The setting up of seven mega investment textile parks besides the PLI scheme for the textile sector will attract huge investments in the textile industry, which is facing competition from China, Vietnam, Bangladesh, Turkey, Indonesia, Taiwan, etc. Smaller countries like Bangladesh and Vietnam have moved ahead of us with large FDI flowing into the sector. Textile parks and units eligible for PLI will attract both overseas and domestic investment. The government is looking into the issue of inverted duty structure in the GST, which may also address some of the challenges faced by the textile sector.

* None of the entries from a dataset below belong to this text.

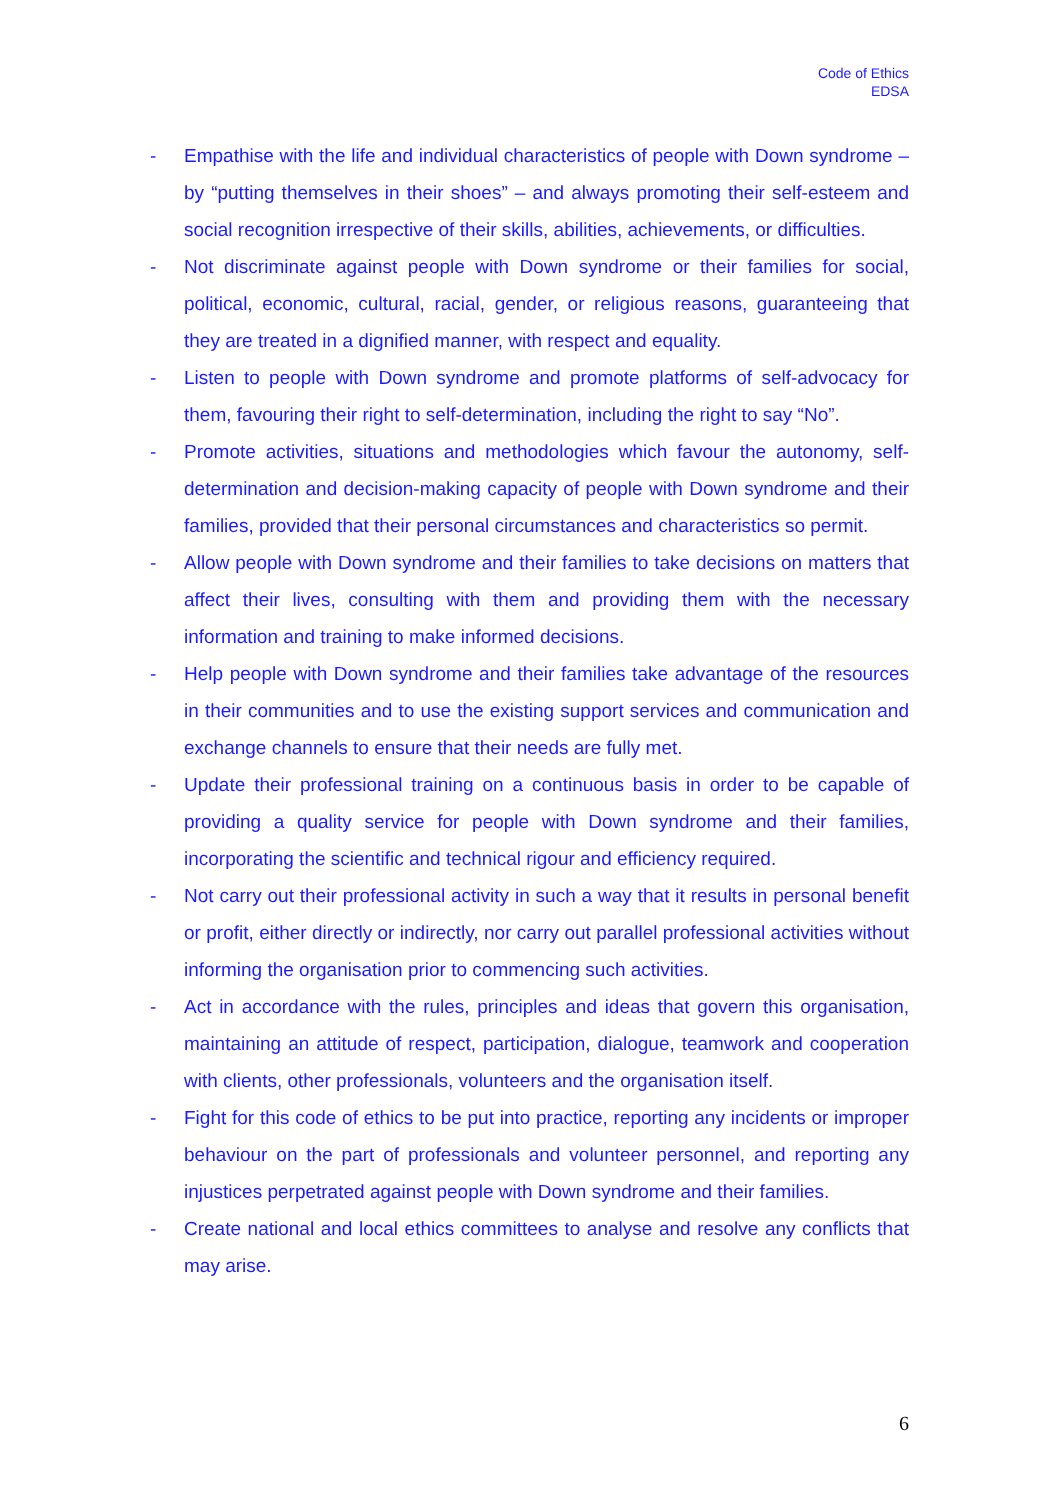Code of Ethics
EDSA
- Empathise with the life and individual characteristics of people with Down syndrome – by “putting themselves in their shoes” – and always promoting their self-esteem and social recognition irrespective of their skills, abilities, achievements, or difficulties.
- Not discriminate against people with Down syndrome or their families for social, political, economic, cultural, racial, gender, or religious reasons, guaranteeing that they are treated in a dignified manner, with respect and equality.
- Listen to people with Down syndrome and promote platforms of self-advocacy for them, favouring their right to self-determination, including the right to say “No”.
- Promote activities, situations and methodologies which favour the autonomy, self-determination and decision-making capacity of people with Down syndrome and their families, provided that their personal circumstances and characteristics so permit.
- Allow people with Down syndrome and their families to take decisions on matters that affect their lives, consulting with them and providing them with the necessary information and training to make informed decisions.
- Help people with Down syndrome and their families take advantage of the resources in their communities and to use the existing support services and communication and exchange channels to ensure that their needs are fully met.
- Update their professional training on a continuous basis in order to be capable of providing a quality service for people with Down syndrome and their families, incorporating the scientific and technical rigour and efficiency required.
- Not carry out their professional activity in such a way that it results in personal benefit or profit, either directly or indirectly, nor carry out parallel professional activities without informing the organisation prior to commencing such activities.
- Act in accordance with the rules, principles and ideas that govern this organisation, maintaining an attitude of respect, participation, dialogue, teamwork and cooperation with clients, other professionals, volunteers and the organisation itself.
- Fight for this code of ethics to be put into practice, reporting any incidents or improper behaviour on the part of professionals and volunteer personnel, and reporting any injustices perpetrated against people with Down syndrome and their families.
- Create national and local ethics committees to analyse and resolve any conflicts that may arise.
6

The support to shipping will pave the way for developing large shipping lines in India to compete with foreign shipping lines. India annually remits over $65 billion in transport services, and with exports targeted to touch $1 trillion, the same will swell in the next few years. An Indian shipping line will not only help retain such remittances, but will also have a ready-made market. The privatisation of the management of major ports will bring the necessary efficiency to provide better services at competitive costs, since our major ports have huge capacity but are losing market share to private ports.
India is building on its agri exports through the Agriculture Export Policy and transport and marketing assistance. However, the lack of agri infrastructure is a serious handicap. The levy of agri infra cess of Rs 2.5 per litre on petrol and Rs 4 per litre on diesel will provide necessary corpus for building world-class infrastructure to link farm to fork.
Metal and commodity prices are moving northward and reduction in customs duty on many inputs such as steel scrap, semi/flat of alloy and non-alloy steel, copper scrap, nylon fibre, nylon chips and caprolactam etc would help soften rising prices. But the Budget should have focused on R&D through tax deduction and exemption as India’s R&D spending is very low, even as R&D and innovation are necessary for sustained exports. We were looking for greater support to the Department of Commerce at a time when global trade has shown signs of recovery so that pending claims of exporters are released to ease liquidity and greater push is given to marketing and branding.